Einde inhoudsopgave
Het legaliteitsbeginsel en de doorwerking van Europees recht (Meijers-reeks) 2016/2.2.3
2.2.3 De Verlichting: Rechtspositivisme en wetspositivisme in het werk van Montesquieu en Beccaria
J.G.H. Altena, datum 01-09-2015
- Datum
01-09-2015
- Auteur
J.G.H. Altena
- Vakgebied(en)
Internationaal strafrecht / Europees strafrecht en strafprocesrecht
Materieel strafrecht / Algemeen
Voetnoten
Voetnoten
Frände 1989, p. 101; Melai 1969, p. 9.
Rousseau (1762) 1995, p. 72-73. Die ‘universele rechtvaardiging’ had bij Rousseau wel een religieuze lading: ‘Alle gerechtigheid komt van God, hij alleen is er de bron van; maar als wij haar van zo hoog wisten te ontvangen, zouden wij geen regering of wetten nodig hebben.’ Rousseau (1762) 1995, p. 72.
Groenhuijsen 2002, p. 41.
Dupont 1979, p. 50-51.
Daarin onderscheidt Montesquieu zich van Locke, zie Groenhuijsen 2002, p 37.
Montesquieu (1748) 2006, XI, 6, p. 221.
Beccaria (1764) 1982, p. 45.
Naast het gegeven dat Montesquieu en Beccaria nieuwe idealen formuleerden en beschreven hoe die idealen konden worden bereikt, voldeden hun ideeën aan de voorwaarden voor de totstandkoming van het klassieke legaliteitsbeginsel beschreven in de inleiding op deze paragraaf: het rechtspositivisme verving het natuurrecht en het wetspositivisme deed opgeld.

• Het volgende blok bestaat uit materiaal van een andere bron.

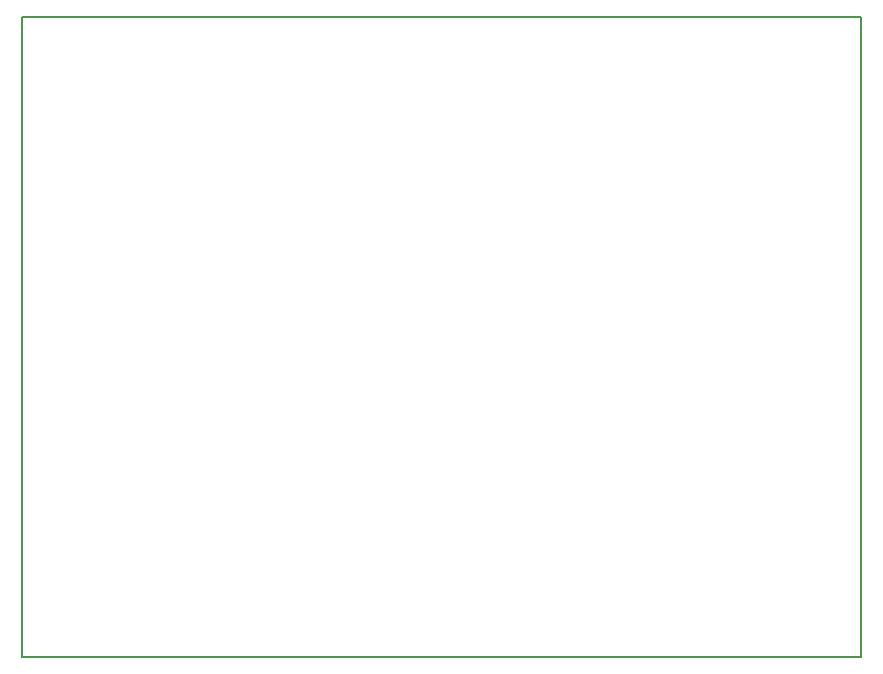
<source format=gko>
G04 MADE WITH FRITZING*
G04 WWW.FRITZING.ORG*
G04 DOUBLE SIDED*
G04 HOLES PLATED*
G04 CONTOUR ON CENTER OF CONTOUR VECTOR*
%ASAXBY*%
%FSLAX23Y23*%
%MOIN*%
%OFA0B0*%
%SFA1.0B1.0*%
%ADD10R,2.804940X2.140000*%
%ADD11C,0.008000*%
%ADD10C,0.008*%
%LNCONTOUR*%
G90*
G70*
G54D10*
G54D11*
X8Y2132D02*
X2805Y2132D01*
X2805Y0D01*
X8Y0D01*
X8Y2132D01*
D02*
G04 End of contour*
M02*
</source>
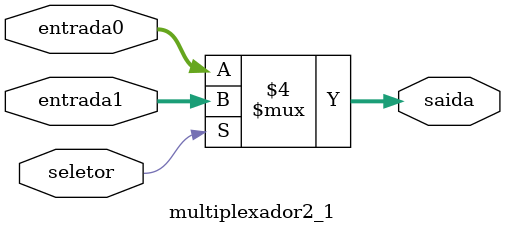
<source format=v>
module multiplexador2_1(entrada0, entrada1, seletor, saida);
	
	input [31:0] entrada0;
	input [31:0] entrada1;
	input seletor;
	
	output reg [31:0] saida;

	always @(entrada0, entrada1, seletor) begin
		
		if (seletor == 0) begin
			saida = entrada0;
		end else begin
			saida = entrada1;
		end		

	end

endmodule

</source>
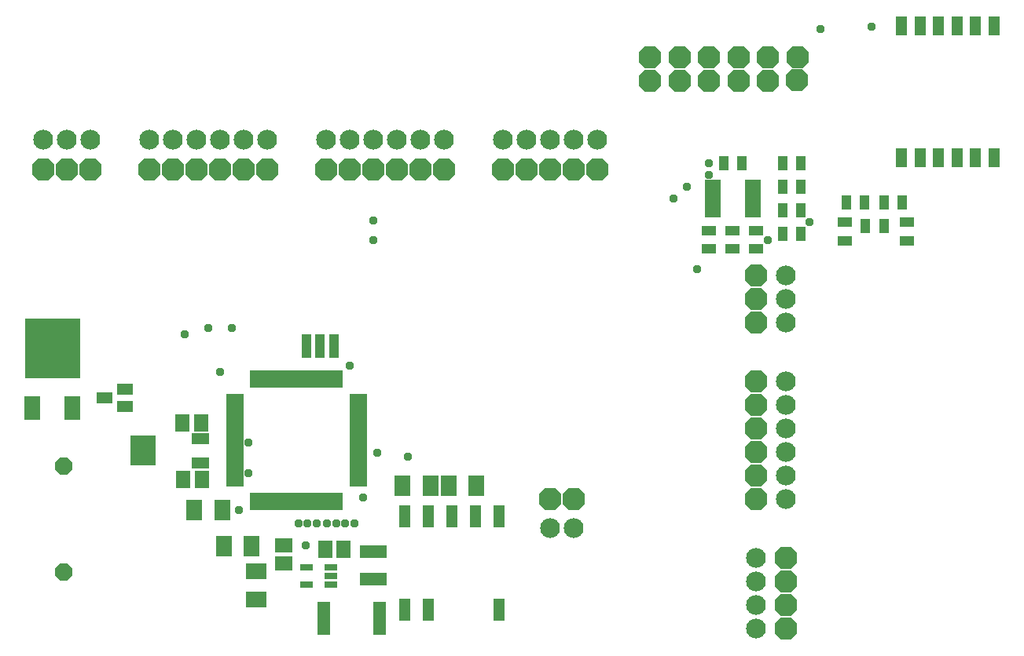
<source format=gbr>
G04 EAGLE Gerber RS-274X export*
G75*
%MOIN*%
%FSLAX24Y24*%
%LPD*%
%INSoldermask Top*%
%IPPOS*%
%AMOC8*
5,1,8,0,0,1.08239X$1,22.5*%
G01*
%ADD10R,0.088740X0.069055*%
%ADD11R,0.069055X0.088740*%
%ADD12R,0.061181X0.072992*%
%ADD13R,0.108425X0.128110*%
%ADD14R,0.072992X0.049370*%
%ADD15R,0.041496X0.104488*%
%ADD16R,0.076000X0.019000*%
%ADD17R,0.019000X0.076000*%
%ADD18R,0.049370X0.092677*%
%ADD19R,0.058031X0.141890*%
%ADD20R,0.116299X0.054094*%
%ADD21R,0.065118X0.049370*%
%ADD22R,0.234000X0.253000*%
%ADD23R,0.065000X0.100000*%
%ADD24P,0.079014X8X292.500000*%
%ADD25R,0.057244X0.031654*%
%ADD26R,0.072992X0.061181*%
%ADD27R,0.065000X0.019000*%
%ADD28R,0.060000X0.041496*%
%ADD29R,0.041496X0.060000*%
%ADD30P,0.102827X8X202.500000*%
%ADD31P,0.102827X8X292.500000*%
%ADD32R,0.050157X0.084409*%
%ADD33C,0.084000*%
%ADD34P,0.102827X8X112.500000*%
%ADD35P,0.102827X8X22.500000*%
%ADD36C,0.037748*%


D10*
X10400Y3621D03*
X10400Y2439D03*
D11*
X9009Y4710D03*
X10191Y4710D03*
X8941Y6240D03*
X7759Y6240D03*
D12*
X7266Y9930D03*
X8054Y9930D03*
X8074Y7540D03*
X7286Y7540D03*
D13*
X5602Y8752D03*
D14*
X8019Y9252D03*
X8019Y8228D03*
D15*
X13100Y13210D03*
X12509Y13210D03*
X13691Y13210D03*
D16*
X9495Y11080D03*
X9495Y10883D03*
X9495Y10686D03*
X9495Y10490D03*
X9495Y10293D03*
X9495Y10096D03*
X9495Y9899D03*
X9495Y9702D03*
X9495Y9505D03*
X9495Y9308D03*
X9495Y9112D03*
X9495Y8915D03*
X9495Y8718D03*
X9495Y8521D03*
X9495Y8324D03*
X9495Y8127D03*
X9495Y7930D03*
X9495Y7734D03*
X9495Y7537D03*
X9495Y7340D03*
D17*
X10230Y6605D03*
X10427Y6605D03*
X10624Y6605D03*
X10820Y6605D03*
X11017Y6605D03*
X11214Y6605D03*
X11411Y6605D03*
X11608Y6605D03*
X11805Y6605D03*
X12002Y6605D03*
X12198Y6605D03*
X12395Y6605D03*
X12592Y6605D03*
X12789Y6605D03*
X12986Y6605D03*
X13183Y6605D03*
X13380Y6605D03*
X13576Y6605D03*
X13773Y6605D03*
X13970Y6605D03*
D16*
X14705Y7340D03*
X14705Y7537D03*
X14705Y7734D03*
X14705Y7930D03*
X14705Y8127D03*
X14705Y8324D03*
X14705Y8521D03*
X14705Y8718D03*
X14705Y8915D03*
X14705Y9112D03*
X14705Y9308D03*
X14705Y9505D03*
X14705Y9702D03*
X14705Y9899D03*
X14705Y10096D03*
X14705Y10293D03*
X14705Y10490D03*
X14705Y10686D03*
X14705Y10883D03*
X14705Y11080D03*
D17*
X13970Y11815D03*
X13773Y11815D03*
X13576Y11815D03*
X13380Y11815D03*
X13183Y11815D03*
X12986Y11815D03*
X12789Y11815D03*
X12592Y11815D03*
X12395Y11815D03*
X12198Y11815D03*
X12002Y11815D03*
X11805Y11815D03*
X11608Y11815D03*
X11411Y11815D03*
X11214Y11815D03*
X11017Y11815D03*
X10820Y11815D03*
X10624Y11815D03*
X10427Y11815D03*
X10230Y11815D03*
D18*
X20700Y5978D03*
X19700Y5978D03*
X17700Y5978D03*
X16700Y5978D03*
X16700Y2002D03*
X17700Y2002D03*
X20700Y2002D03*
X18700Y5978D03*
D11*
X18549Y7250D03*
X19731Y7250D03*
D19*
X15607Y1630D03*
X13253Y1630D03*
D20*
X15340Y3303D03*
X15340Y4477D03*
D21*
X3947Y11000D03*
X4813Y11374D03*
X4813Y10626D03*
D22*
X1750Y13110D03*
D23*
X2600Y10570D03*
X880Y10570D03*
D24*
X2230Y8100D03*
X2230Y3600D03*
D25*
X13552Y3056D03*
X13552Y3430D03*
X13552Y3804D03*
X12528Y3804D03*
X12528Y3056D03*
D12*
X13306Y4570D03*
X14094Y4570D03*
D26*
X11550Y4744D03*
X11550Y3956D03*
D11*
X16589Y7250D03*
X17771Y7250D03*
D27*
X29740Y20150D03*
X29740Y19953D03*
X29740Y19755D03*
X29740Y19559D03*
X29740Y19361D03*
X29740Y19165D03*
X29740Y18968D03*
X29740Y18770D03*
X31460Y18770D03*
X31460Y18968D03*
X31460Y19165D03*
X31460Y19361D03*
X31460Y19559D03*
X31460Y19755D03*
X31460Y19953D03*
X31460Y20150D03*
D28*
X30600Y17316D03*
X30600Y18104D03*
X29600Y17316D03*
X29600Y18104D03*
D29*
X30206Y20960D03*
X30994Y20960D03*
X32706Y19960D03*
X33494Y19960D03*
X32706Y20960D03*
X33494Y20960D03*
X32706Y18960D03*
X33494Y18960D03*
X33494Y17960D03*
X32706Y17960D03*
D28*
X38000Y18454D03*
X38000Y17666D03*
D29*
X36194Y19290D03*
X35406Y19290D03*
X37794Y19300D03*
X37006Y19300D03*
D28*
X31600Y17316D03*
X31600Y18104D03*
X35350Y17666D03*
X35350Y18454D03*
D29*
X36216Y18310D03*
X37004Y18310D03*
D30*
X29600Y24460D03*
X30850Y24460D03*
X28350Y24460D03*
X32100Y24460D03*
X27100Y24460D03*
D31*
X33320Y24500D03*
D32*
X37750Y26813D03*
X38537Y26813D03*
X39325Y26813D03*
X40112Y26813D03*
X40900Y26813D03*
X41687Y26813D03*
X41687Y21187D03*
X40900Y21187D03*
X40112Y21187D03*
X39325Y21187D03*
X38537Y21187D03*
X37750Y21187D03*
D33*
X5850Y21960D03*
X6850Y21960D03*
X7850Y21960D03*
X8850Y21960D03*
X9850Y21960D03*
X10850Y21960D03*
X13350Y21960D03*
X14350Y21960D03*
X15350Y21960D03*
X16350Y21960D03*
X17350Y21960D03*
X18350Y21960D03*
X32850Y11710D03*
X32850Y10710D03*
X32850Y9710D03*
X32850Y8710D03*
X32850Y7710D03*
X32850Y6710D03*
X20850Y21960D03*
X21850Y21960D03*
X22850Y21960D03*
X23850Y21960D03*
X24850Y21960D03*
X23850Y5460D03*
X22850Y5460D03*
X31600Y4210D03*
X31600Y3210D03*
X31600Y2210D03*
X31600Y1210D03*
X3350Y21960D03*
X2350Y21960D03*
X1350Y21960D03*
D31*
X10850Y20710D03*
D34*
X9850Y20710D03*
D31*
X8850Y20710D03*
X7850Y20710D03*
D30*
X6850Y20710D03*
D35*
X5850Y20710D03*
D31*
X18350Y20710D03*
X17350Y20710D03*
X16350Y20710D03*
X15350Y20710D03*
X14350Y20710D03*
X13350Y20710D03*
D30*
X32850Y1210D03*
D34*
X23850Y6710D03*
X22850Y6710D03*
D30*
X32850Y2210D03*
X32850Y3210D03*
X32850Y4210D03*
D35*
X31600Y6710D03*
X31600Y7710D03*
X31600Y8710D03*
X31600Y9710D03*
D30*
X31600Y10710D03*
X31600Y11710D03*
D31*
X24850Y20710D03*
X23850Y20710D03*
X22850Y20710D03*
X21850Y20710D03*
X20850Y20710D03*
D34*
X1350Y20710D03*
X2350Y20710D03*
X3350Y20710D03*
D33*
X32850Y16210D03*
X32850Y15210D03*
X32850Y14210D03*
D34*
X31600Y16210D03*
X31600Y15210D03*
X31600Y14210D03*
D30*
X27100Y25460D03*
X28350Y25460D03*
X29600Y25460D03*
X30850Y25460D03*
X32100Y25460D03*
X33350Y25460D03*
D36*
X9670Y6220D03*
X10060Y9100D03*
X10070Y7790D03*
X14360Y12350D03*
X12490Y4744D03*
X15506Y8666D03*
X12180Y5670D03*
X12958Y5670D03*
X7350Y13710D03*
X8350Y13960D03*
X9350Y13960D03*
X14570Y5660D03*
X14930Y6780D03*
X15350Y17710D03*
X15350Y18519D03*
X16820Y8500D03*
X36500Y26750D03*
X34320Y26680D03*
X33850Y18460D03*
X32100Y17710D03*
X28100Y19460D03*
X29600Y20960D03*
X28659Y19960D03*
X14170Y5670D03*
X13780Y5670D03*
X13380Y5670D03*
X8850Y12110D03*
X12560Y5660D03*
X29600Y20460D03*
X29100Y16460D03*
M02*

</source>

Op het cruciale punt van het rechtspositivisme onderscheidde Montesquieu zich van vroegere denkers: bindende regels worden vastgesteld door mensen en zijn voor hun gelding niet afhankelijk van een beroep op religieuze of andersoortige legitimatie.1 Rousseau nam om andere redenen afstand van het natuurrecht: hij stelde dat hoewel er ‘ongetwijfeld’ een ‘universele rechtvaardigheid’ bestaat, deze voor de mens niet kenbaar is en het dus geen zin heeft om ‘metafysische ideeën’ te koppelen aan het wetsbegrip.2 Rousseau wees dus een metafysisch wetsbegrip af op epistemologische gronden. In het werk van Beccaria was het rechtspositivisme zichtbaar in de stelling dat wetten veranderlijk zijn.3 Sowieso werden in het contractsdenken van Rousseau en Beccaria de wetten beschouwd als door mensen gemaakt:4 het idee van het maatschappelijk verdrag bood immers een niet-religieuze, niet-natuurrechtelijke verklaring voor het bestaan van maatschappelijke orde.
Het denken van Montesquieu en Beccaria was niet alleen rechtspositivistisch, maar ook wetspositivistisch. Toepassing van gewoonterecht achtten zij onwenselijk.5 De uitspraak van de rechter mag volgens Montesquieu niets anders behelzen dan wat letterlijk in de wet staat.6 Het wetspositivisme was bij Beccaria nog zichtbaarder: alleen de wetten kunnen straffen bepalen.7 De wet is dus door mensen gemaakt, de wet kan veranderen, en alleen de wet kan strafrechtelijke aansprakelijkstelling funderen. Daarmee werden de belangrijkste rechtstheoretische voorwaarden geschapen voor de ontwikkeling van het legaliteitsbeginsel, en met deze ideeën en de idealen die zijn besproken in paragraaf 2.2.2 kunnen alle deelnormen van het legaliteitsbeginsel worden beredeneerd.